Members of the National Assembly last week abolished a $125 per day attendance bonus following a pushback from Prime Minister François Legault, who had initially defended it.
The members of the Bureau of the National Assembly, where all parties are represented, adopted a proposal on this subject on Thursday, the institution indicated.
Spokeswoman Béatrice Zacharie affirmed that this decision would be made public on Tuesday when it is tabled in the House.
“The decision to abolish the attendance allowance was adopted by the Office of the National Assembly,” she indicated.
Dutyrevealed last September that MPs would obtain a bonus of $125 per day for their participation at the end of August in the study of a bill in parliamentary committee before the official return of Parliament, scheduled for mid-September.
This bonus, in force for decades, was in addition to the 30% increase in MPs' pay, which sparked controversy when it was adopted in June. Voted by deputies, the increase increased the basic allowance for elected officials from $101,561 to $131,766.

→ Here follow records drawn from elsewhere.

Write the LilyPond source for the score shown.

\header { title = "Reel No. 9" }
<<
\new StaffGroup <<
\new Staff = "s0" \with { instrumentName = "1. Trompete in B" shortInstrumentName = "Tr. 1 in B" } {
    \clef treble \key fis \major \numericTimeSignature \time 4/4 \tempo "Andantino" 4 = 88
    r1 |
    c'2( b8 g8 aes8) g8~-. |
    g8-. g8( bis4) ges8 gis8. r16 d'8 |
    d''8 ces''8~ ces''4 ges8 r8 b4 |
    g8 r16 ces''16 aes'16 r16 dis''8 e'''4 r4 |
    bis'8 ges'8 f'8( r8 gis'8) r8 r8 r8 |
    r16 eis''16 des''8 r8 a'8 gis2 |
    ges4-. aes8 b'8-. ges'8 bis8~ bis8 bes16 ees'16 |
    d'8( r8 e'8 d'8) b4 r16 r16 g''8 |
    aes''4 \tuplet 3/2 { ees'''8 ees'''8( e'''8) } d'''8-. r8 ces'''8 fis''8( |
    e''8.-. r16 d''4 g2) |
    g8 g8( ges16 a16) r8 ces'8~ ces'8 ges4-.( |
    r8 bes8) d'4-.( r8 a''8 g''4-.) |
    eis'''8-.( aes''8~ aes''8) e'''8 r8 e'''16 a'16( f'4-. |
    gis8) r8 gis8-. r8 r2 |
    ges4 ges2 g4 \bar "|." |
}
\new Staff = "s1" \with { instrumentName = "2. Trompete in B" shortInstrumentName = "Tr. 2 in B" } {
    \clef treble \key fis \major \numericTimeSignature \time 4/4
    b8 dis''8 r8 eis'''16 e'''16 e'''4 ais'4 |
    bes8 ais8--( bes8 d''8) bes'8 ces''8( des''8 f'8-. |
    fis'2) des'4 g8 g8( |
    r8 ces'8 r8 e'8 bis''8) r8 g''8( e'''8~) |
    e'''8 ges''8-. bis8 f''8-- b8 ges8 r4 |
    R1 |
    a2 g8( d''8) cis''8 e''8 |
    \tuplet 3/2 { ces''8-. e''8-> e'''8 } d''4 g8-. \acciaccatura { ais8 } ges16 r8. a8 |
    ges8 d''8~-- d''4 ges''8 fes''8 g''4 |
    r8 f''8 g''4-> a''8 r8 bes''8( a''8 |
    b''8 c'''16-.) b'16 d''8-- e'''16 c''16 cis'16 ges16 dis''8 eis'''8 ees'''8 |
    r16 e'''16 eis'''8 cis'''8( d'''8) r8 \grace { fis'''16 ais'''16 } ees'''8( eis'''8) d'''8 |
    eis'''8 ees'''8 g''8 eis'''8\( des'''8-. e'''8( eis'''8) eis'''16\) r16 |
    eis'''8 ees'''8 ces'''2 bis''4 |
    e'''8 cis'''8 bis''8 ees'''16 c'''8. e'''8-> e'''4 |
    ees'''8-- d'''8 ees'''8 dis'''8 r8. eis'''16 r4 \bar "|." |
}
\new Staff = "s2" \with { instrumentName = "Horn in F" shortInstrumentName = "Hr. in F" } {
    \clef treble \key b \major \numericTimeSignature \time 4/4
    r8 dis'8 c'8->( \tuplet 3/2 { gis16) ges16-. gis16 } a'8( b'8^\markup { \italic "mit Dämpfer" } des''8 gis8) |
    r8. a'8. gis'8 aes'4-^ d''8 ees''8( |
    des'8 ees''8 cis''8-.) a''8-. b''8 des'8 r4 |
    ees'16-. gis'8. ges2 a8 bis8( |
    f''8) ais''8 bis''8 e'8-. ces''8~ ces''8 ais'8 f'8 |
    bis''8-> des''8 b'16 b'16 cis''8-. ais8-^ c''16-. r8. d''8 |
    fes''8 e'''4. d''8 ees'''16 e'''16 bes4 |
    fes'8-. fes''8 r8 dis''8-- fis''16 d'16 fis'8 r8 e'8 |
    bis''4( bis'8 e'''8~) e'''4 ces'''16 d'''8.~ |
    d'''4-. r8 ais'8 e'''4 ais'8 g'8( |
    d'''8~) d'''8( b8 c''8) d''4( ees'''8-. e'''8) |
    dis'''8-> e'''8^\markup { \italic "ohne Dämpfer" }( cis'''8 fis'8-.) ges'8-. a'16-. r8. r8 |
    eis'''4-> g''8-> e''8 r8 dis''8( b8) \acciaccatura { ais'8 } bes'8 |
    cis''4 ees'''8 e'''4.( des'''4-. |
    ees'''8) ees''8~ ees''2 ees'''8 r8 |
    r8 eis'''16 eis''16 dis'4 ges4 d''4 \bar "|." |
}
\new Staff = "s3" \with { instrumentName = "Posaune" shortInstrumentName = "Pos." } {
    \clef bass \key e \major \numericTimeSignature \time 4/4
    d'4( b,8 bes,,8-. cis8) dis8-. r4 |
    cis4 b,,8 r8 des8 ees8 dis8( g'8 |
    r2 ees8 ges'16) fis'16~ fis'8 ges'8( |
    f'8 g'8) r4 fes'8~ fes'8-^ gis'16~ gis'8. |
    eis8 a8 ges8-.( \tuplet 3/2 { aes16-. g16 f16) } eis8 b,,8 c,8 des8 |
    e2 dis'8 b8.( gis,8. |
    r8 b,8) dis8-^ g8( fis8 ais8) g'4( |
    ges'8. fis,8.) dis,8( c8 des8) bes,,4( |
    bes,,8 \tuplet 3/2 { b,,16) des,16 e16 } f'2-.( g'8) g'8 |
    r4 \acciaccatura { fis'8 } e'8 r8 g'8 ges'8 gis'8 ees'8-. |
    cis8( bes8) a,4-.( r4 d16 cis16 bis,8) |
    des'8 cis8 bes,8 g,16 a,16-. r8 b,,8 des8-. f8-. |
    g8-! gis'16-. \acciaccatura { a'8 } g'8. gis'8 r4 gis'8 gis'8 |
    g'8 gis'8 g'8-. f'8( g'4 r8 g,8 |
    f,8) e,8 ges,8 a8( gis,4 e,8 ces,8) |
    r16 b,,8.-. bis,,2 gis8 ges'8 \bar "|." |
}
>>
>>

Mr. Legault had initially defended maintaining the $125 bonus, but the opposition parties had expressed a contrary opinion, which forced the Prime Minister to review his position.
The wing CAQ parliamentarian confirmed to Devoir that his representatives had submitted a proposal to abolish this bonus on Thursday, during a meeting of the Bureau, the equivalent of the board of directors of the National Assembly.
Last year, an overall budget of $75,000 was dedicated to paying 600 attendance bonuses to eligible MPs, compared to $67,250 in 2020-2021 and $74,000 in 2019- 2020.